The task requires restating, word for word, the lines of the entries below from the one containing "Provincia di BERGAMO" through the final one, both included.

Segment Start: MATERIAL PROVIDED

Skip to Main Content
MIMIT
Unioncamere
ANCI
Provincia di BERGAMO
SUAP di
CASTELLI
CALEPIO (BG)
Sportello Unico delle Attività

Segment End: MATERIAL PROVIDED

## RESULT FOR THIS TASK
Provincia di BERGAMO
SUAP di
CASTELLI
CALEPIO (BG)
Sportello Unico delle Attività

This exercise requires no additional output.